For the listing below, the answer is an exact retyping of the lines from the one with "Figure 2. Leptopsyllus" through the one with "Table 2. Fluorescence-stained", both included, without pictures.
=== Records supplied ===
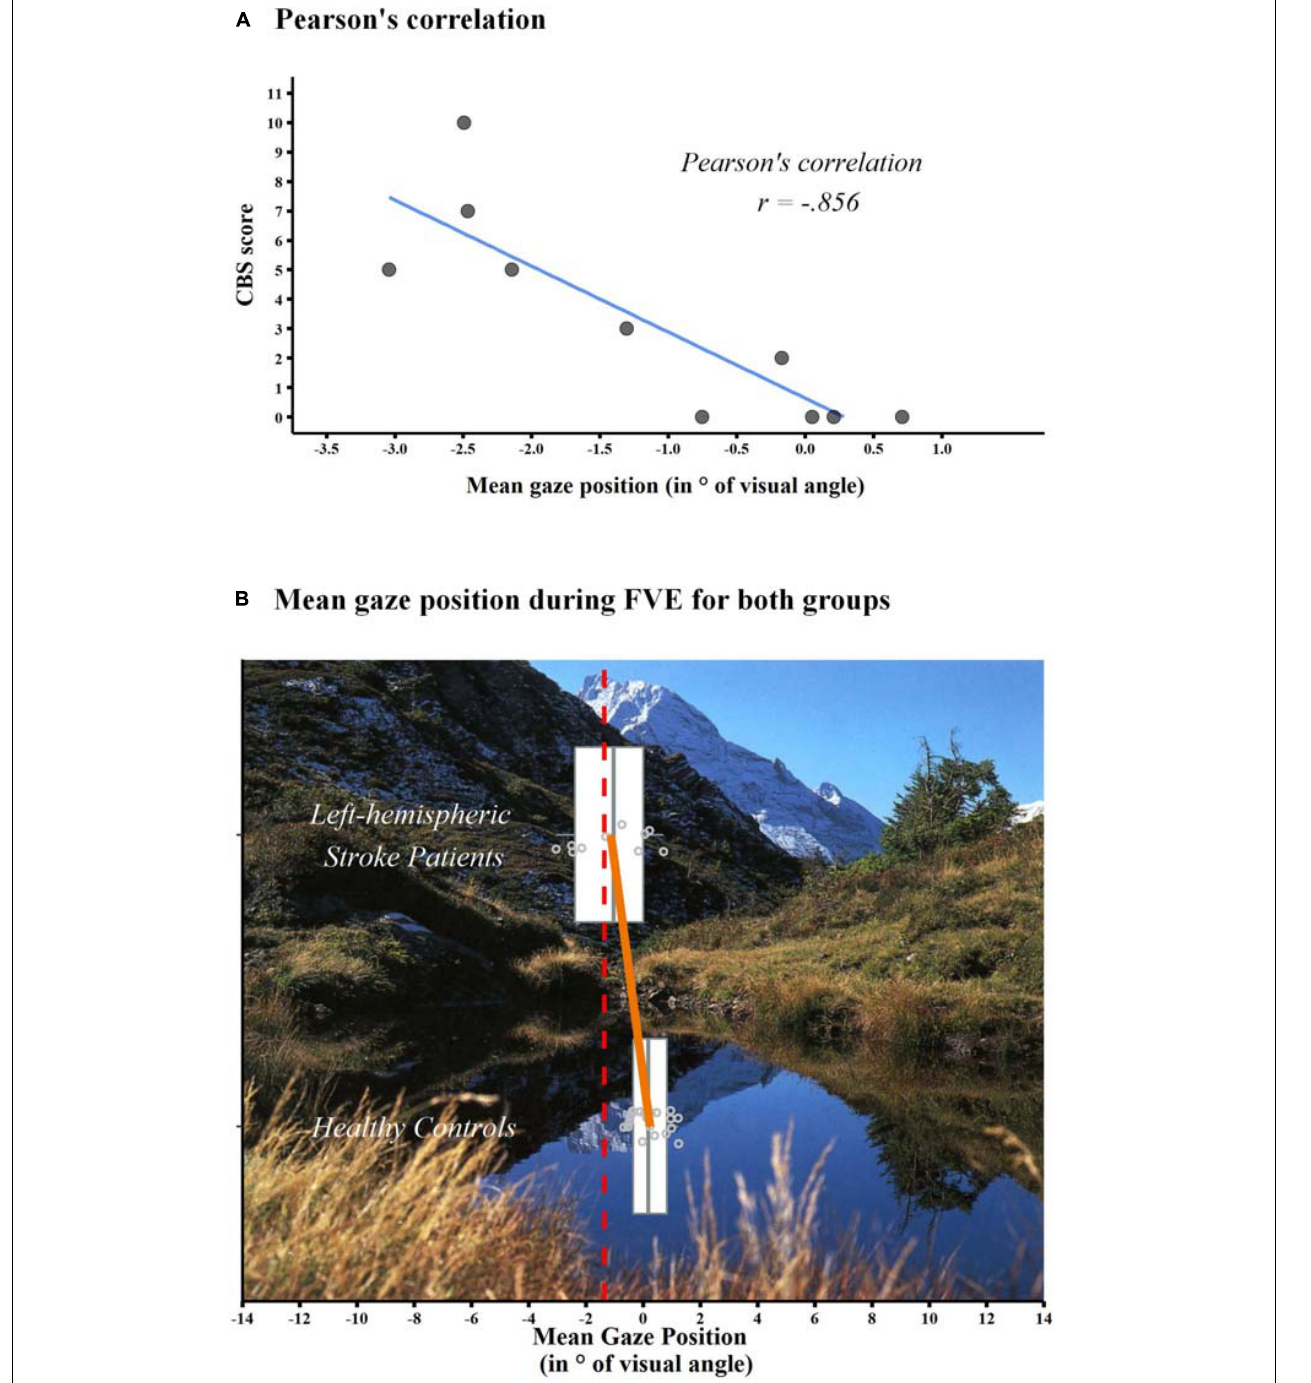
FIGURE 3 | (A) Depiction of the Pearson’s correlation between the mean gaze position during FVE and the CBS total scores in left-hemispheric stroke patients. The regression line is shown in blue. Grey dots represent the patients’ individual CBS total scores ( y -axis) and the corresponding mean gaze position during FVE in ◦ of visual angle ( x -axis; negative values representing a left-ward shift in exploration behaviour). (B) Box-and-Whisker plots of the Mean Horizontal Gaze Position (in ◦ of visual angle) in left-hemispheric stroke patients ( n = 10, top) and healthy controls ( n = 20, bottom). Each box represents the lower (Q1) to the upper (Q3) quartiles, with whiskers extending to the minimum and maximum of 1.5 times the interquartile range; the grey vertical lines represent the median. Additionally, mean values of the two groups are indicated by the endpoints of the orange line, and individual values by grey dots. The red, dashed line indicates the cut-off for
===
=== Records supplied ===
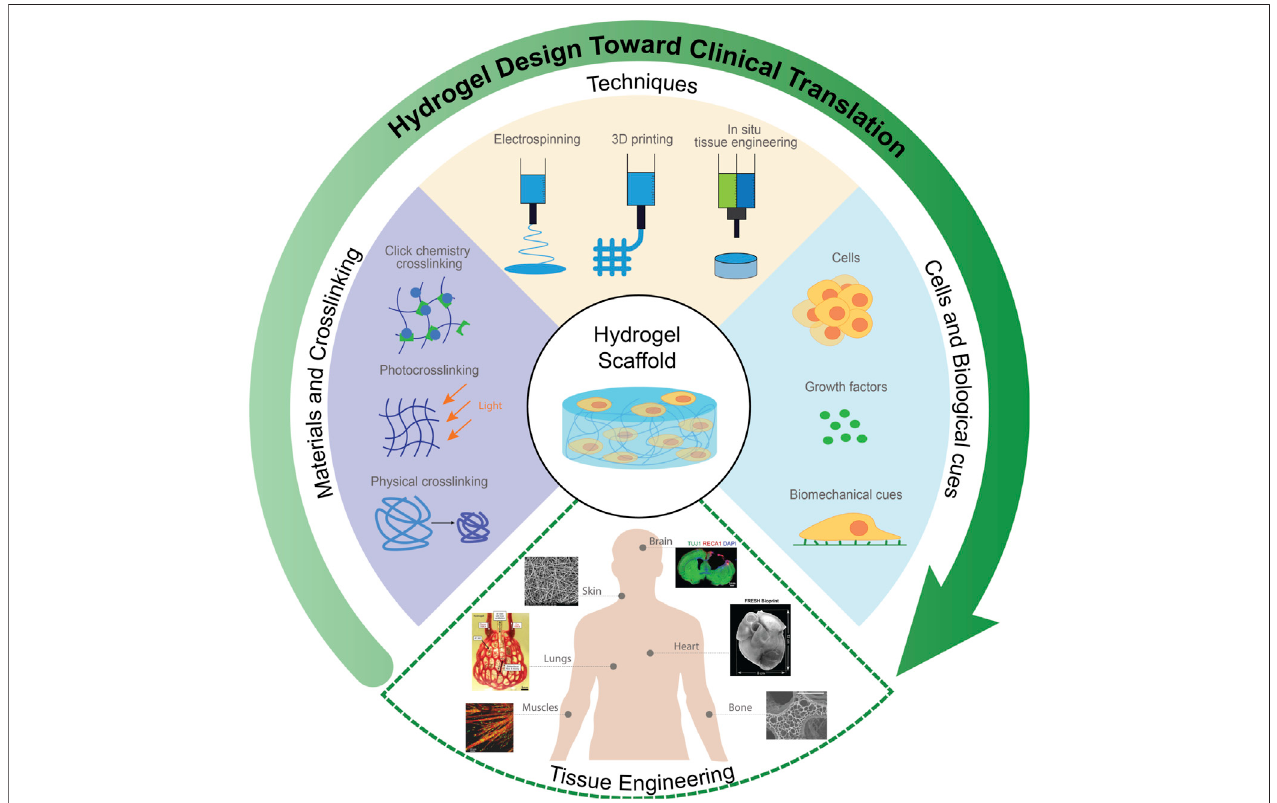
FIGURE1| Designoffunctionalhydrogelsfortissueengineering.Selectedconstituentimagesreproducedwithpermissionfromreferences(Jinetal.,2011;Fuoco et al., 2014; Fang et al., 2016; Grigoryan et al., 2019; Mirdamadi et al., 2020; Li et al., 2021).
===
=== Records supplied ===
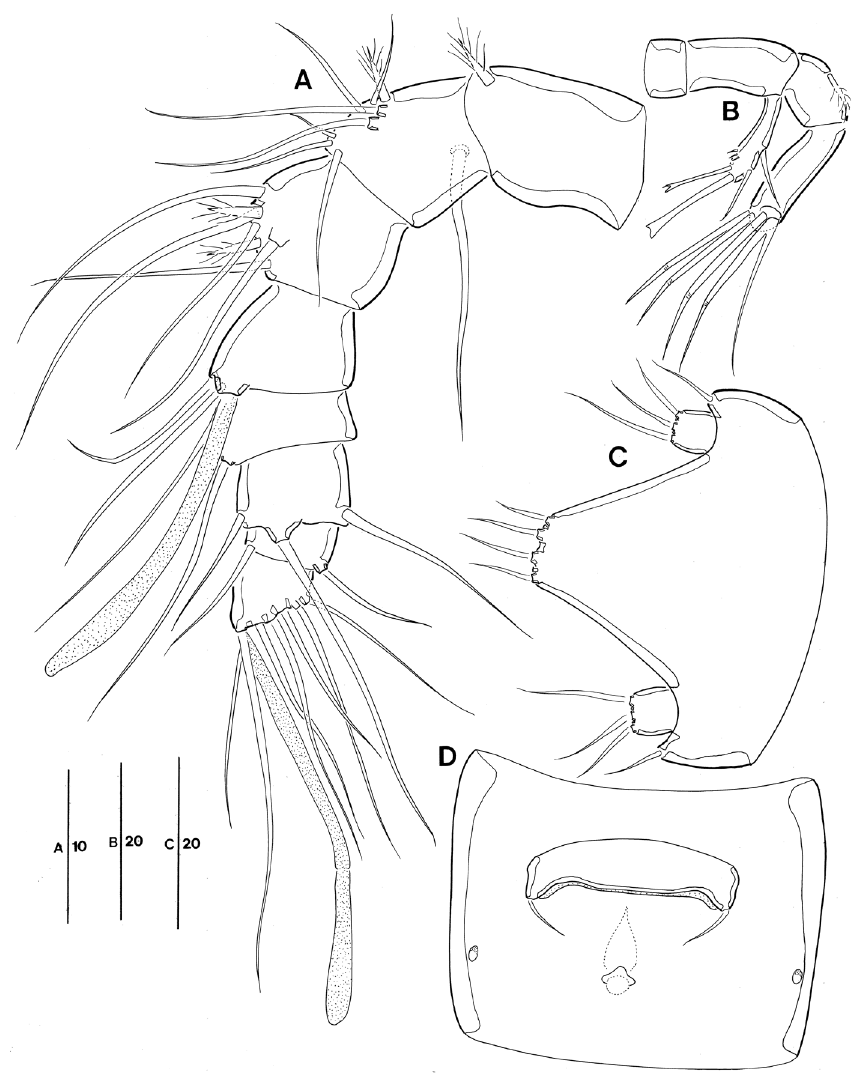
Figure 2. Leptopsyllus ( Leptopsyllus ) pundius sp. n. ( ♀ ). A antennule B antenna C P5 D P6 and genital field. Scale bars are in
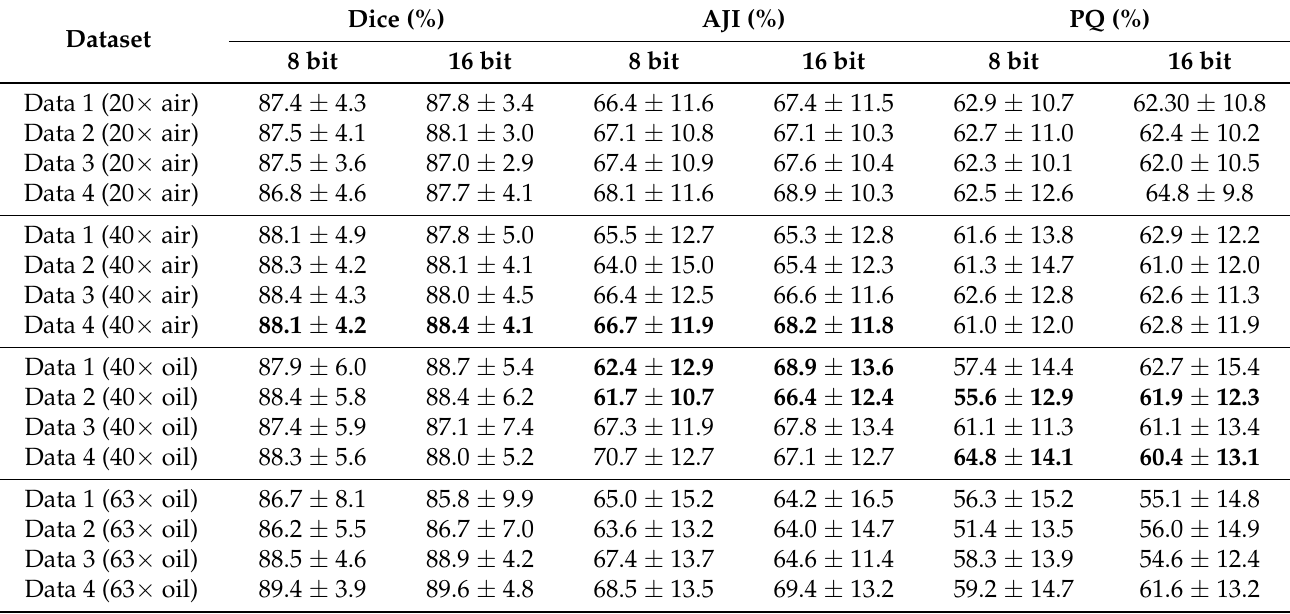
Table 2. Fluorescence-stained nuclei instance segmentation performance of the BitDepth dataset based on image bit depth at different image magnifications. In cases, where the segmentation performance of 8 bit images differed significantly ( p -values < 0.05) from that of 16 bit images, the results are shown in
===
# [Written solution]
Figure 2. Leptopsyllus ( Leptopsyllus ) pundius sp. n. ( ♀ ). A antennule B antenna C P5 D P6 and genital field. Scale bars are in
Table 2. Fluorescence-stained nuclei instance segmentation performance of the BitDepth dataset based on image bit depth at different image magnifications. In cases, where the segmentation performance of 8 bit images differed significantly ( p -values < 0.05) from that of 16 bit images, the results are shown in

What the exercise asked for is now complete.